__About this task__:
Go over the data and keep only the lines that include "main".

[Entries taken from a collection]
* * * * * * * * *

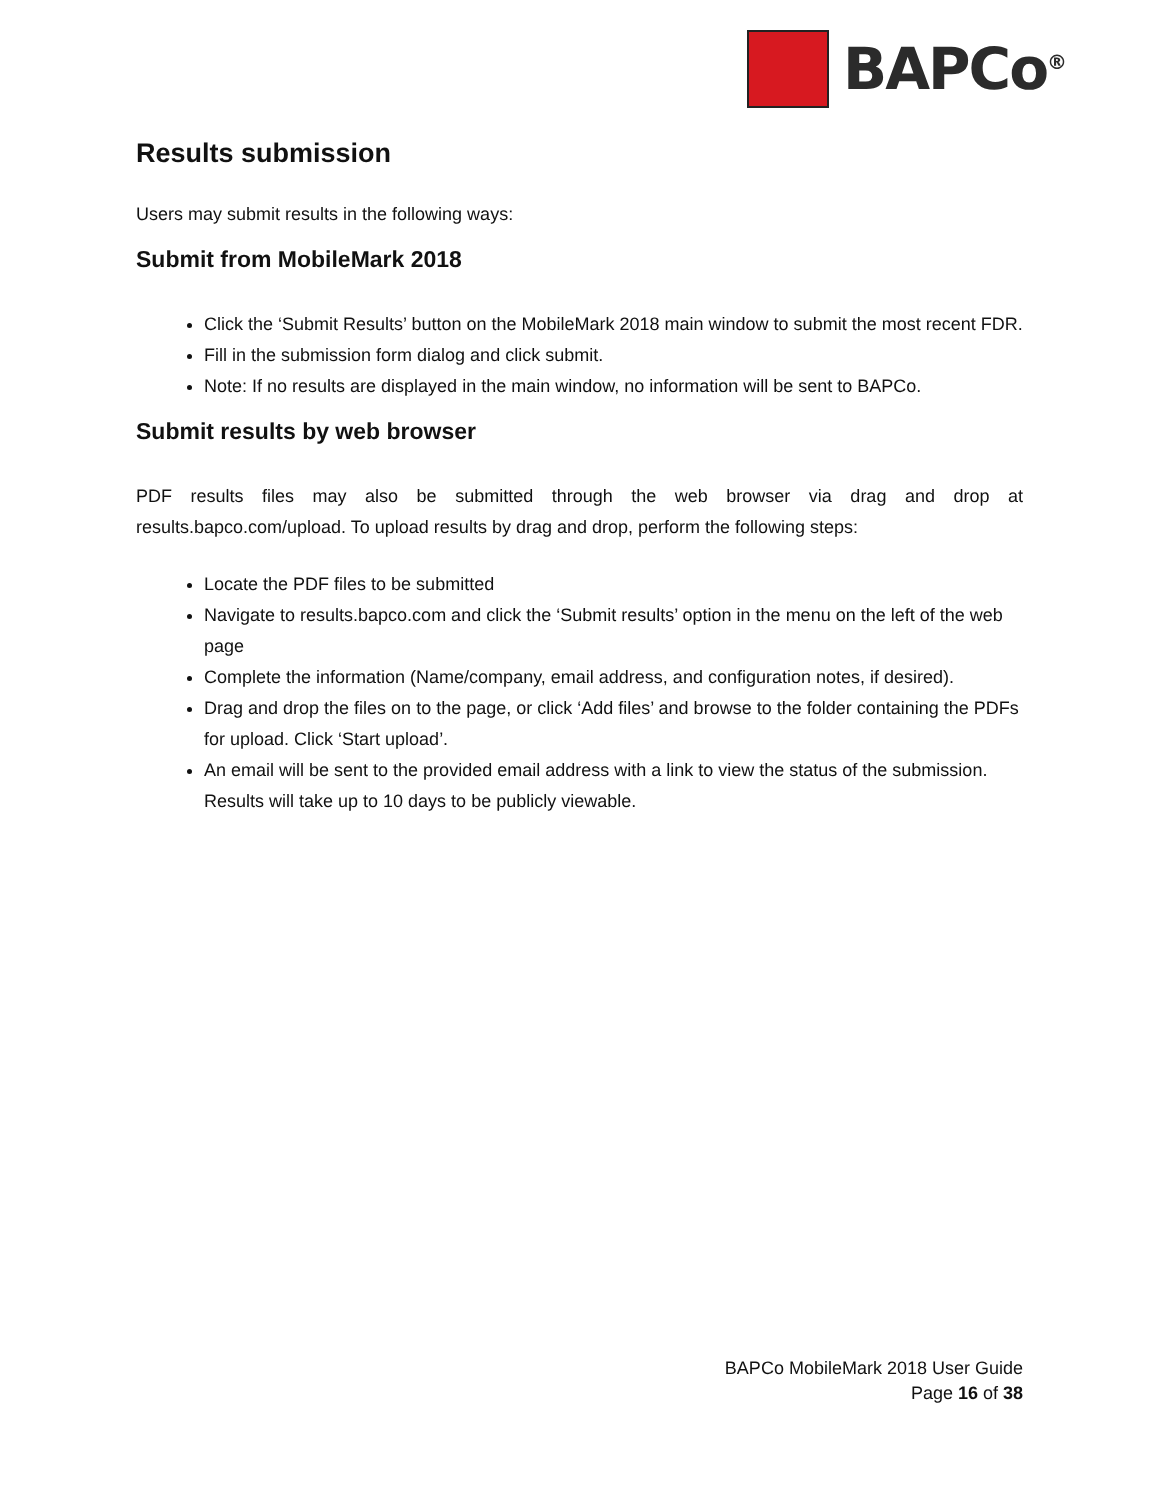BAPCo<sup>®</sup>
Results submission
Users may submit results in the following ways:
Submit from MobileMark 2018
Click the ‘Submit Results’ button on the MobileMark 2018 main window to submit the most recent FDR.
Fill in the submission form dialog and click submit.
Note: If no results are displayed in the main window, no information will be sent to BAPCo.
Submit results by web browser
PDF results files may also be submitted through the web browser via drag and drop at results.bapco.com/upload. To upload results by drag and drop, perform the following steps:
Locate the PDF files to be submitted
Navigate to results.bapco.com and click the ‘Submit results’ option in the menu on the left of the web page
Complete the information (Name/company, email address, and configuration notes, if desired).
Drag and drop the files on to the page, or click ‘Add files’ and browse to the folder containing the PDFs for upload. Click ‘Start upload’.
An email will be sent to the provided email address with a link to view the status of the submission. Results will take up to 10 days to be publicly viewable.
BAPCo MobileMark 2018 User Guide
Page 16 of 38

* * * * * * * * *

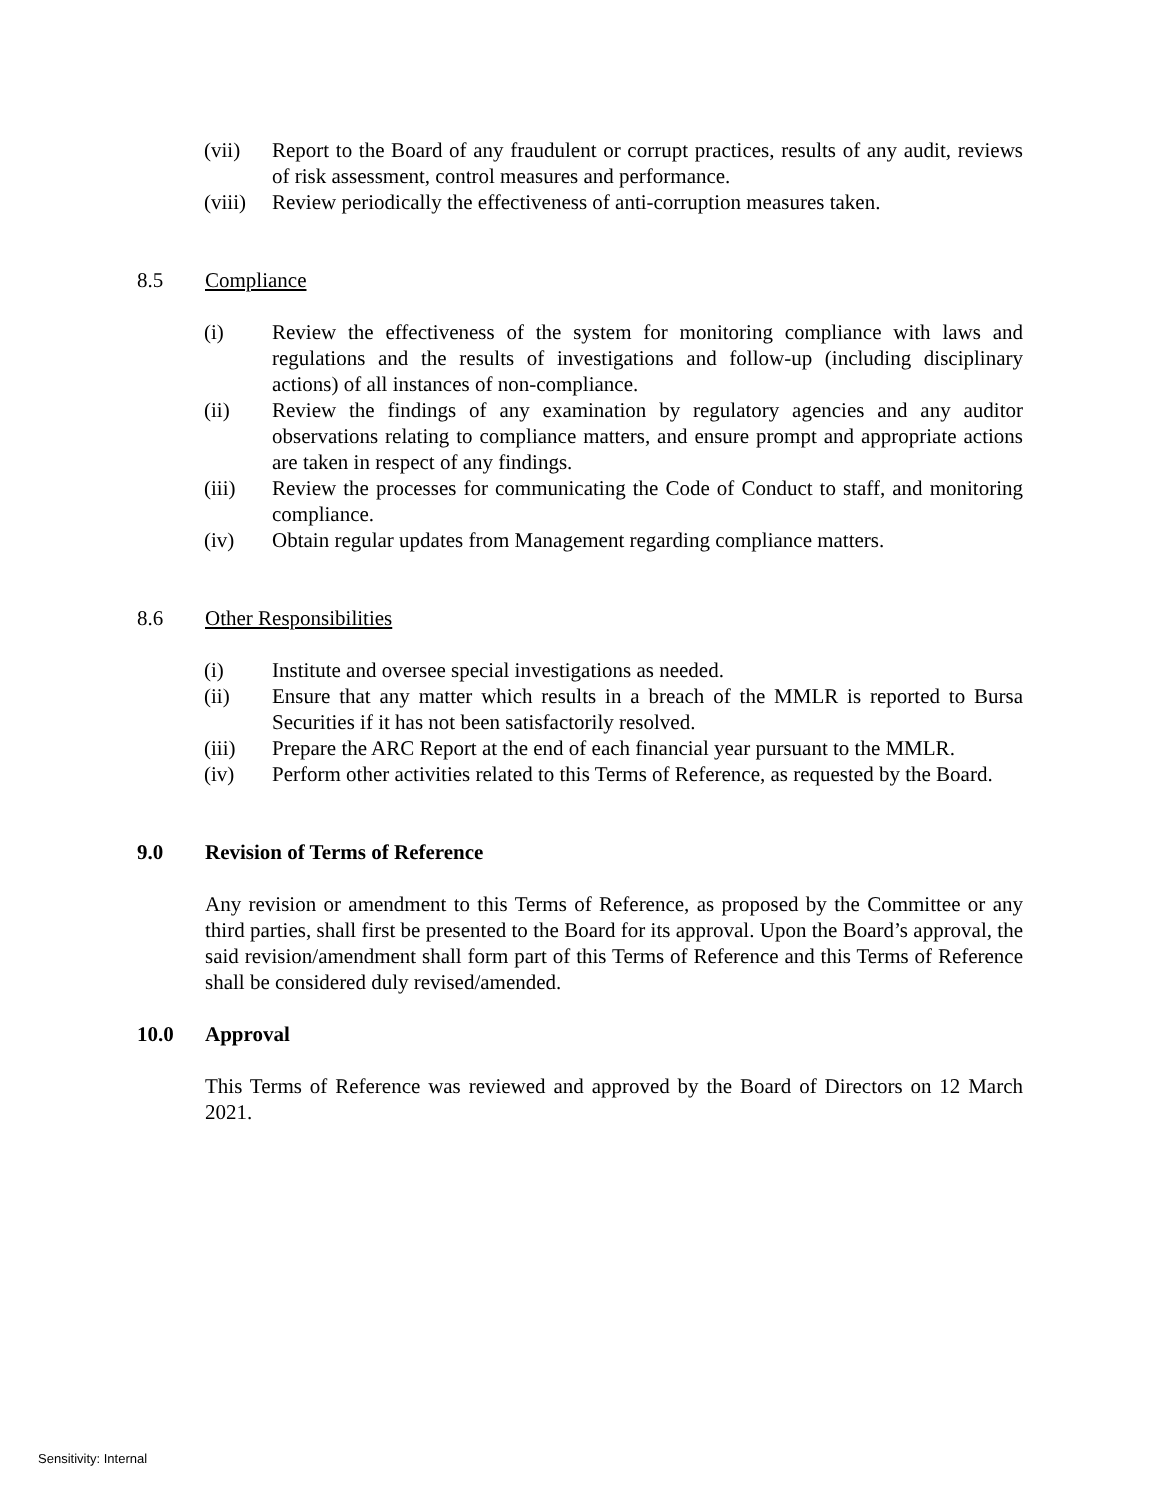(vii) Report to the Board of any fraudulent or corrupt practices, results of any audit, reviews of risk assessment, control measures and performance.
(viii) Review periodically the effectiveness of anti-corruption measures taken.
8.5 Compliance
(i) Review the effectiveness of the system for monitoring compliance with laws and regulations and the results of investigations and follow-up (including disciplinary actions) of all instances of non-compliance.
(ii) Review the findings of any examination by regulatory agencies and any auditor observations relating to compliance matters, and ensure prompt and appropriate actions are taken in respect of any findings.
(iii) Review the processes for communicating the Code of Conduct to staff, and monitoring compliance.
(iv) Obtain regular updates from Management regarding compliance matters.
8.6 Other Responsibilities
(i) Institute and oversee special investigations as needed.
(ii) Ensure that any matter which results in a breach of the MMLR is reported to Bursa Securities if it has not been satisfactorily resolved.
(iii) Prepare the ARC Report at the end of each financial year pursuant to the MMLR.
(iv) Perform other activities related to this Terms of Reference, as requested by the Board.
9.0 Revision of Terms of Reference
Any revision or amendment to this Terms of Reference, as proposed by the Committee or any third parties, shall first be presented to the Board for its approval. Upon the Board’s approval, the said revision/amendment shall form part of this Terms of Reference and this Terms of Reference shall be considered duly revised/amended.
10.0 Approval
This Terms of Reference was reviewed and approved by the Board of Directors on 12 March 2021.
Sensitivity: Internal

* * * * * * * * *

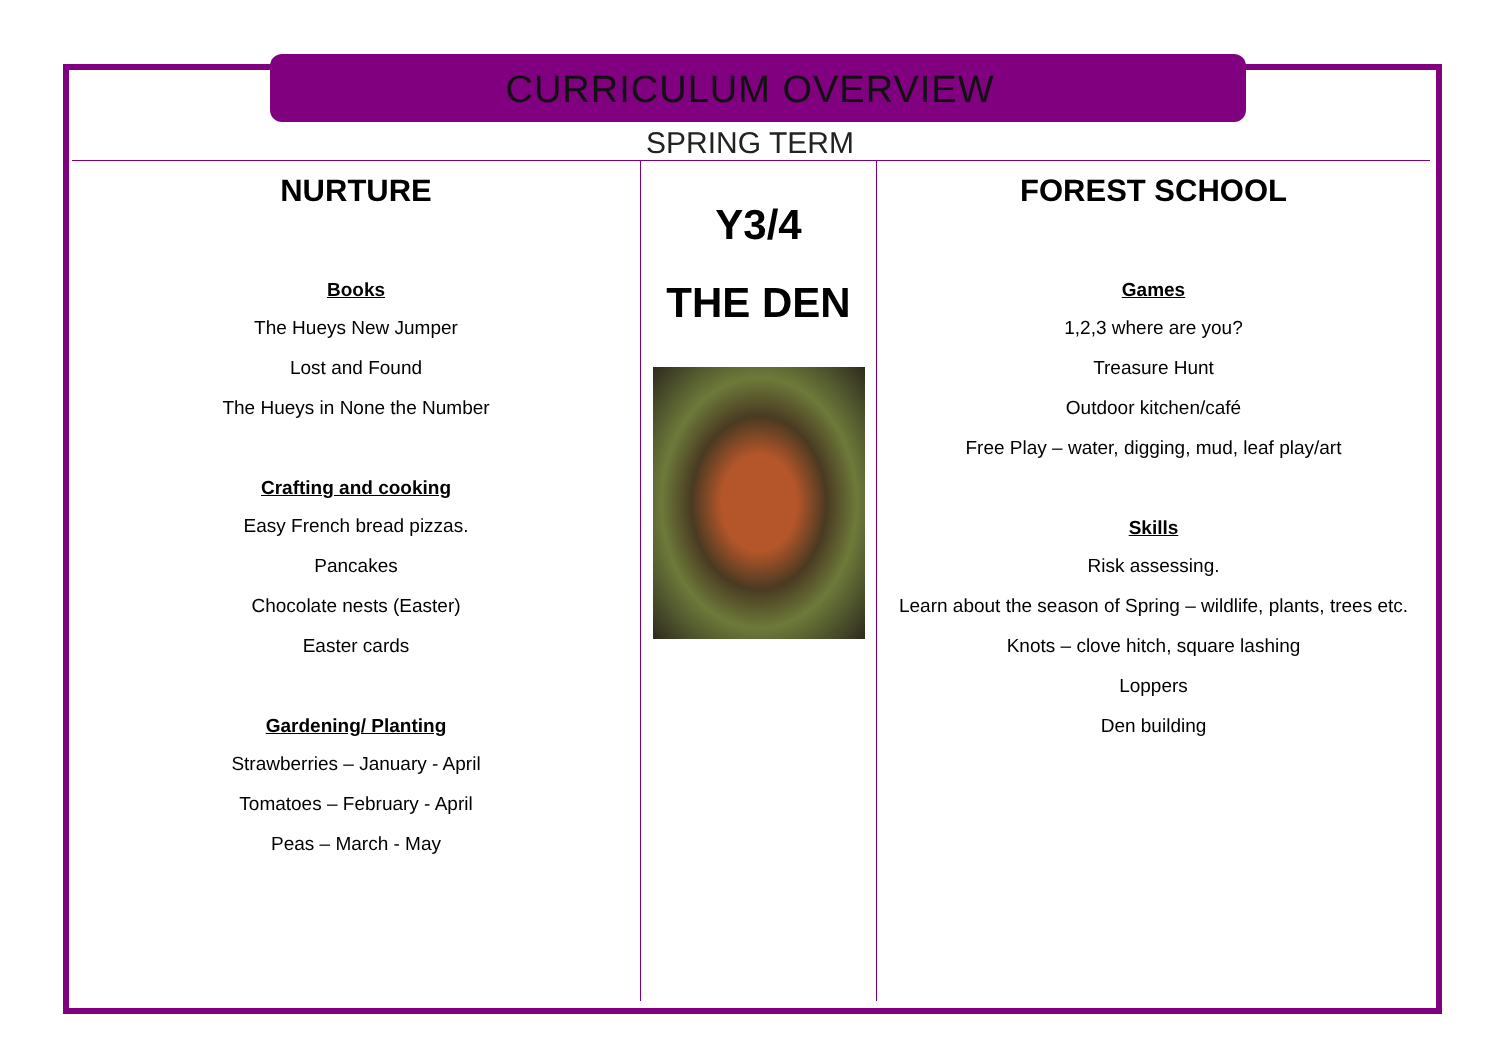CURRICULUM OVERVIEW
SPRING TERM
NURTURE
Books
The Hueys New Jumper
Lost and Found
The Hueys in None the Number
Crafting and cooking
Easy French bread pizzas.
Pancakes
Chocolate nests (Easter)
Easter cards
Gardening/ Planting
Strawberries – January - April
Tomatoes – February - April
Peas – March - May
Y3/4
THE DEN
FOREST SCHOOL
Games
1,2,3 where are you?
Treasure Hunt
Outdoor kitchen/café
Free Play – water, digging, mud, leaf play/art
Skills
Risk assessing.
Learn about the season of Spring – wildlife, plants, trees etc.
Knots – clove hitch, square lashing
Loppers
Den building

* * * * * * * * *

__Task answer__:
Click the ‘Submit Results’ button on the MobileMark 2018 main window to submit the most recent FDR.
Note: If no results are displayed in the main window, no information will be sent to BAPCo.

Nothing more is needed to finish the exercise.